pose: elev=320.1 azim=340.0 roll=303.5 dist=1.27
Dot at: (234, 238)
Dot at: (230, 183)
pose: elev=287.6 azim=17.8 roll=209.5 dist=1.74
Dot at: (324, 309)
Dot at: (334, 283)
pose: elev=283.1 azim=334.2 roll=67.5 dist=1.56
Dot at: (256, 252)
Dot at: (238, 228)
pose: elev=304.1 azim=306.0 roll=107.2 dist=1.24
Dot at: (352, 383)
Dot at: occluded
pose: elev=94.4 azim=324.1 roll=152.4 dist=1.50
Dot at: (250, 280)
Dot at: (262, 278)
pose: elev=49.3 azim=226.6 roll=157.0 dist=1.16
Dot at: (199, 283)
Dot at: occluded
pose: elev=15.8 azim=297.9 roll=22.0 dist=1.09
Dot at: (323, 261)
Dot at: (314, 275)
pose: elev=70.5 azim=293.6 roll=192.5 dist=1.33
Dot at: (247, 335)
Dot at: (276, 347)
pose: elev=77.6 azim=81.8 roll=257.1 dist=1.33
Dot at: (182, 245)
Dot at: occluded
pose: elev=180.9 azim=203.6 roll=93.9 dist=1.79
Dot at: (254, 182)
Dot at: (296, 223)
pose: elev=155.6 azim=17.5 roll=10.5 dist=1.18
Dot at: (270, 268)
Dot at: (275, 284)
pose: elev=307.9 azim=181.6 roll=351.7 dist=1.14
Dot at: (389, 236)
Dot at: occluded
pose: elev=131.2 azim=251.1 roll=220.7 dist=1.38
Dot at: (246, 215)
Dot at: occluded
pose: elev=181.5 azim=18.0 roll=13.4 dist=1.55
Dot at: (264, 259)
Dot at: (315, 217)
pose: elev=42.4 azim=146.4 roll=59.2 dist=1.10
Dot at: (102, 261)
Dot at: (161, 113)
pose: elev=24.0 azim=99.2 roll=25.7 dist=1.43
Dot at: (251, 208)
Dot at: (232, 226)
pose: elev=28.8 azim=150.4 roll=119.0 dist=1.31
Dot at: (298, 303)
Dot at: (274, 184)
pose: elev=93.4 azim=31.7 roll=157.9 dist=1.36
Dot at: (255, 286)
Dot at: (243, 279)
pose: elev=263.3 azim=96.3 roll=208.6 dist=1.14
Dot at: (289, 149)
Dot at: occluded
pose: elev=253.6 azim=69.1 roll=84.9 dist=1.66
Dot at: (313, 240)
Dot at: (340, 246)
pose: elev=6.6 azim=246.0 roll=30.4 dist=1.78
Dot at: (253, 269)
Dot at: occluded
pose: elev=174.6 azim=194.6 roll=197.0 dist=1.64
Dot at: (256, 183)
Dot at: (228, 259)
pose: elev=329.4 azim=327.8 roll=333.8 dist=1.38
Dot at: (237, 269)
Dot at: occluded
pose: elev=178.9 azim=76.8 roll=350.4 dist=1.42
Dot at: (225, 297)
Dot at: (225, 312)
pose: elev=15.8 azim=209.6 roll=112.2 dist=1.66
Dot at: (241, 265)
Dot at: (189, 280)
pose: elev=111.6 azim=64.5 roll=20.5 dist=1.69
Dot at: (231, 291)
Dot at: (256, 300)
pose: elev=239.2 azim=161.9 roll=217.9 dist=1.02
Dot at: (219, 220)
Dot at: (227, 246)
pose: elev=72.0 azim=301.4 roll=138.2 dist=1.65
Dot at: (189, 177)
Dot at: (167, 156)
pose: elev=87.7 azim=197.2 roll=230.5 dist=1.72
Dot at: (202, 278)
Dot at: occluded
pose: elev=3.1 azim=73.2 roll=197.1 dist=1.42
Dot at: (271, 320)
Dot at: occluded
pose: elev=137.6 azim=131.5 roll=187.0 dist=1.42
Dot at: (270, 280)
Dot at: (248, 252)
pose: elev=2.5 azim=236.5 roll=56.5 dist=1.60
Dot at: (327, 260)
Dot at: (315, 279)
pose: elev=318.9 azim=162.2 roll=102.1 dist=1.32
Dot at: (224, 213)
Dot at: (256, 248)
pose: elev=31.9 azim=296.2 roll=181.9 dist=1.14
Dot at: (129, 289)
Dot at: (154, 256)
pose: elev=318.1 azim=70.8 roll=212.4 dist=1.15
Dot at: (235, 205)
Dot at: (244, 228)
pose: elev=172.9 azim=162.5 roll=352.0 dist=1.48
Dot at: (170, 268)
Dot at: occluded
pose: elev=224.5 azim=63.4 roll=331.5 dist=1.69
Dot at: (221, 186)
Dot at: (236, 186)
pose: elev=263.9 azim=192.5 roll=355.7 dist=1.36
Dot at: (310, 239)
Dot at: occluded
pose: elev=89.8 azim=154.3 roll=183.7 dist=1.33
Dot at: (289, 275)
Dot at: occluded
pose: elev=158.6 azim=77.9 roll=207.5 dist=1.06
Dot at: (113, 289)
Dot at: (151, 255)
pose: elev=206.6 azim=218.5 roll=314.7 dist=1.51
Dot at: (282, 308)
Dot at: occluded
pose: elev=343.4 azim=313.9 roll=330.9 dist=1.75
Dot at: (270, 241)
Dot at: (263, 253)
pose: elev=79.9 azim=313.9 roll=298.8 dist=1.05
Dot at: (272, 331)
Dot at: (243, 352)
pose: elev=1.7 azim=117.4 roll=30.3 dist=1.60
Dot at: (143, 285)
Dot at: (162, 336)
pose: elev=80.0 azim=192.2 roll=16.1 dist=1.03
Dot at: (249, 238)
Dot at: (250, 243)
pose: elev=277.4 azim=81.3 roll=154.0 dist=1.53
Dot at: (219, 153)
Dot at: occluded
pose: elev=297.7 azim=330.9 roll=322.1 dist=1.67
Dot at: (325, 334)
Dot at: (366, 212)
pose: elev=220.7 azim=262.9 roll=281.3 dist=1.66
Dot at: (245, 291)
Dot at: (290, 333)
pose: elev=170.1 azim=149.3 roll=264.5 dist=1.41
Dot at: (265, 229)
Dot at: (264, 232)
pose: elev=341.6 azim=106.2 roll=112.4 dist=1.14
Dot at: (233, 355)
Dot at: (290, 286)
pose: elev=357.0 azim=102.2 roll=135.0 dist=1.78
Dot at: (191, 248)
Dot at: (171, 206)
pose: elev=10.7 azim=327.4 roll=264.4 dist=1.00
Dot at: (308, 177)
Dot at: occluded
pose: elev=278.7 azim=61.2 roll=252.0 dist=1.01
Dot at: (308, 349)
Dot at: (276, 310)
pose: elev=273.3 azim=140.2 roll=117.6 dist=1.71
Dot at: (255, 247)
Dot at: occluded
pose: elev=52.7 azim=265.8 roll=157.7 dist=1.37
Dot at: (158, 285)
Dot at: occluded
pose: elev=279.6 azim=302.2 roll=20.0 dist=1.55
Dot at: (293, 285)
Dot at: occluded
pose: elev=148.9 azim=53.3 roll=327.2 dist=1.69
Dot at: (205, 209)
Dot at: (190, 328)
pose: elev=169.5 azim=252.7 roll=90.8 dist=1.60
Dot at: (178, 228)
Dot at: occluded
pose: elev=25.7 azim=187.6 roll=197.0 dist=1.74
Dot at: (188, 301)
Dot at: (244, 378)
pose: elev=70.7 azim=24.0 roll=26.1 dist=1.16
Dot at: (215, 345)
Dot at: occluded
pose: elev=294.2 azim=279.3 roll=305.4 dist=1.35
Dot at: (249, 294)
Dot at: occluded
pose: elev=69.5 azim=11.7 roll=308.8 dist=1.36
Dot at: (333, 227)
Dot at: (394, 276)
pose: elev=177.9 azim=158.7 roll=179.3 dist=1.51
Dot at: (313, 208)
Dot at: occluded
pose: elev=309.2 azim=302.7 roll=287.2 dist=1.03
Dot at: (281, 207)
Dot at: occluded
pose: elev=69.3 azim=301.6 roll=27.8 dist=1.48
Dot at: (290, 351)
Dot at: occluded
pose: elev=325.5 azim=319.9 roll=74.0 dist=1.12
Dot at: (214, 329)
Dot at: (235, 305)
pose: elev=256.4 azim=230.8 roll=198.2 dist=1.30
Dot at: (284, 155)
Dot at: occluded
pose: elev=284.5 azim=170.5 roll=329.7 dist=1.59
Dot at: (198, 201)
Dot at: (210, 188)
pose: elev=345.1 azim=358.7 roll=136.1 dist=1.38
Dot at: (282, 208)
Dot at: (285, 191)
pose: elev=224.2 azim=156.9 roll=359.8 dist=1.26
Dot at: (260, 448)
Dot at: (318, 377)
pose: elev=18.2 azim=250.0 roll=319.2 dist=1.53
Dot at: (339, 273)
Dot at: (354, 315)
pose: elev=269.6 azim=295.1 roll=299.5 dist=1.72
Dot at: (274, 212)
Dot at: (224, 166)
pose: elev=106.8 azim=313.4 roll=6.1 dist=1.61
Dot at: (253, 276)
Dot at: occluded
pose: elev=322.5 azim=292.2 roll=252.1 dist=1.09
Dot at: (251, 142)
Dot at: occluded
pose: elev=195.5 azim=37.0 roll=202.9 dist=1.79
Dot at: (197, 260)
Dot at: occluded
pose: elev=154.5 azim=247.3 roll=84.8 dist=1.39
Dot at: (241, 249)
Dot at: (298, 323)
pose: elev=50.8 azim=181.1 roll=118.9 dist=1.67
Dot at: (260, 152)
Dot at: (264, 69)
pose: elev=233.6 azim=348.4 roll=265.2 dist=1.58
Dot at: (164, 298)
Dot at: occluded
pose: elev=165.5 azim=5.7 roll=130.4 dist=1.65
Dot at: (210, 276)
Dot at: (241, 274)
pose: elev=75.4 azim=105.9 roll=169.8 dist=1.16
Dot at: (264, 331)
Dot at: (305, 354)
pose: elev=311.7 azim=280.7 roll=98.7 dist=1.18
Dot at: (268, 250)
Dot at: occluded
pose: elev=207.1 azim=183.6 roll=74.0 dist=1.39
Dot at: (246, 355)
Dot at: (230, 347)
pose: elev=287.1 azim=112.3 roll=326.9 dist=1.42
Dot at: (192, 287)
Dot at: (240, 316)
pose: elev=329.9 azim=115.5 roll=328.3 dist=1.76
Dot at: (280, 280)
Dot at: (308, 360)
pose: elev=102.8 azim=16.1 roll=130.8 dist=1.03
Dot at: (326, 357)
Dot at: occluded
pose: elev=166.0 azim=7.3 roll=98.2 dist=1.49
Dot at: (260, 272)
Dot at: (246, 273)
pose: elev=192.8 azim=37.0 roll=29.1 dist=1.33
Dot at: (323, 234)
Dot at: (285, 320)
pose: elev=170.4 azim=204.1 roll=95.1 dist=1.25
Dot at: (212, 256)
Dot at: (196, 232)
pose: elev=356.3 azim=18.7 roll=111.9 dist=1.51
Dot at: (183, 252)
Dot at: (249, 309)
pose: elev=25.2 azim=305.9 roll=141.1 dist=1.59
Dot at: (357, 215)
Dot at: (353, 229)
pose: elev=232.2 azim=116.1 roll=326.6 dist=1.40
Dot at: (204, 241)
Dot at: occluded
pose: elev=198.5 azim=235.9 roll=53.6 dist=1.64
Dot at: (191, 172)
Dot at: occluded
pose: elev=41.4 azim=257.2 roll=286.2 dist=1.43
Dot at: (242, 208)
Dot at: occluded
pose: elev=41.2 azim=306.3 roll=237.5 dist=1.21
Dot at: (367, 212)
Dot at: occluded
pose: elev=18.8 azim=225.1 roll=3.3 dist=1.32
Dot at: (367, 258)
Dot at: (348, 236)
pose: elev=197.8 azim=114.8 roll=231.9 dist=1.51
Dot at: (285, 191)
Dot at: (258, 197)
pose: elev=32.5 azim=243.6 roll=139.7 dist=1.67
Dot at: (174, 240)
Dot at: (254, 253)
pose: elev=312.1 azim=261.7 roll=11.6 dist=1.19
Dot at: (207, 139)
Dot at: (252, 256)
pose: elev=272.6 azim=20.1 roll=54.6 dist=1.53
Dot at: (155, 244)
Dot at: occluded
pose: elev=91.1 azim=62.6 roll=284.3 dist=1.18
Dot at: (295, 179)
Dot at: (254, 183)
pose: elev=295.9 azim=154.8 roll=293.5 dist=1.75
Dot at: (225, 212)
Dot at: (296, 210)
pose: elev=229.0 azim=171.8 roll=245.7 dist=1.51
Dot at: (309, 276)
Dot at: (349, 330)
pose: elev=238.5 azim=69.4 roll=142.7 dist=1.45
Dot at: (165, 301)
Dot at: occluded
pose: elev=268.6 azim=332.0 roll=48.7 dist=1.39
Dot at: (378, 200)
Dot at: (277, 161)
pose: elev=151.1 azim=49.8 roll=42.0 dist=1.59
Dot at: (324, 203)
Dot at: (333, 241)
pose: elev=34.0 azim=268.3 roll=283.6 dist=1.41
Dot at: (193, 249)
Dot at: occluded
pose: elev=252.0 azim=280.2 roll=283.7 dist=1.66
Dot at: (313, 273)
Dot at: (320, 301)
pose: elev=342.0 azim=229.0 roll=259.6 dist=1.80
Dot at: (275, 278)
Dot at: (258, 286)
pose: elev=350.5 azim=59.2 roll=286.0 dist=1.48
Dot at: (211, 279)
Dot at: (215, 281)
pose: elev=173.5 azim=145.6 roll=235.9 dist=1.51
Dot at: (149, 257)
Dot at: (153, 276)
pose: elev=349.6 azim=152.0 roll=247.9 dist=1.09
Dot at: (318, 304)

-- -- --

STATED TASK:
Reproduce the data line for line, without changes, from its first line up to and including the line that contains "Dot at: (161, 113)".

ANSWER TO THIS EXERCISE:
pose: elev=320.1 azim=340.0 roll=303.5 dist=1.27
Dot at: (234, 238)
Dot at: (230, 183)
pose: elev=287.6 azim=17.8 roll=209.5 dist=1.74
Dot at: (324, 309)
Dot at: (334, 283)
pose: elev=283.1 azim=334.2 roll=67.5 dist=1.56
Dot at: (256, 252)
Dot at: (238, 228)
pose: elev=304.1 azim=306.0 roll=107.2 dist=1.24
Dot at: (352, 383)
Dot at: occluded
pose: elev=94.4 azim=324.1 roll=152.4 dist=1.50
Dot at: (250, 280)
Dot at: (262, 278)
pose: elev=49.3 azim=226.6 roll=157.0 dist=1.16
Dot at: (199, 283)
Dot at: occluded
pose: elev=15.8 azim=297.9 roll=22.0 dist=1.09
Dot at: (323, 261)
Dot at: (314, 275)
pose: elev=70.5 azim=293.6 roll=192.5 dist=1.33
Dot at: (247, 335)
Dot at: (276, 347)
pose: elev=77.6 azim=81.8 roll=257.1 dist=1.33
Dot at: (182, 245)
Dot at: occluded
pose: elev=180.9 azim=203.6 roll=93.9 dist=1.79
Dot at: (254, 182)
Dot at: (296, 223)
pose: elev=155.6 azim=17.5 roll=10.5 dist=1.18
Dot at: (270, 268)
Dot at: (275, 284)
pose: elev=307.9 azim=181.6 roll=351.7 dist=1.14
Dot at: (389, 236)
Dot at: occluded
pose: elev=131.2 azim=251.1 roll=220.7 dist=1.38
Dot at: (246, 215)
Dot at: occluded
pose: elev=181.5 azim=18.0 roll=13.4 dist=1.55
Dot at: (264, 259)
Dot at: (315, 217)
pose: elev=42.4 azim=146.4 roll=59.2 dist=1.10
Dot at: (102, 261)
Dot at: (161, 113)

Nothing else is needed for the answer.